Un altro dato da rilevare è quello che evidenzia

come tra gli utenti provenienti da

organizzazioni altamente gerarchizzate, il 79%

avevano un ruolo di quadro o dirigente: è la

dimostrazione che il mobbing, in questi casi,

colpisce le persone con più responsabilità che

possono, quindi, esprimere un maggior grado di

autonomia decisionale e di opinione; al

contrario della popolazione degli utenti, dove il rapporto si inverte: infatti qui la dirigenza / quadri

è rappresentata solo dal 33% degli utenti.

Dai dati da noi raccolti risulta, quindi, che il mobbing si esprime nell’ambito delle forze armate con

le stesse modalità e frequenze con cui si esprime negli altri comparti del lavoro. Con due

particolarità in più: la prima rappresentata dalla maggiore rigidità ed immobilismo che le istituzioni

militari devono avere nel loro funzionamento; una rigidità che in alcuni casi va a discapito

dell’individuazione dei bisogni soggettivi dei suoi membri. La seconda è che la tipicità del lavoro

non è garantita da una contrattualità sindacale che possa rappresentare la possibilità di gestire il

conflitto.

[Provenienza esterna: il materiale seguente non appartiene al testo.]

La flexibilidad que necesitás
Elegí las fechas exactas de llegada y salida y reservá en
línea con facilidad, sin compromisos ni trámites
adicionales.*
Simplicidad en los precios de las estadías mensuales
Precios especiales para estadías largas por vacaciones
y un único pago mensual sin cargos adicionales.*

Non sta a noi dire se le istituzioni militari possono essere organizzate in modo diverso,

ma sta a noi dire che le peculiarità sopra descritte possono rappresentare un terreno fertile in cui

una gestione del potere autoritario, può incrementando ulteriormente comportamenti vessatori e

prevaricatori.

Se il fenomeno sta emergendo in questo periodo è a causa della maggiore informazione e

sensibilità dei media, che prima tendevano a liquidare come fenomeni di “nonnismo” i

maltrattamenti e le violenze morali, con il risultato di considerarli come innocua goliardia,

stendendo una coltre di indifferenza sulla reale sofferenza di chi ne era colpito.

Continuare a minimizzare il fenomeno contribuirebbe, oggi, a perpetrare queste forme di violenza

morale, colludendo con la rigidità organizzativa di istituzioni che devono invece adeguarsi al più

presto alla nuova cultura di prevenzione dei rischi organizzativi.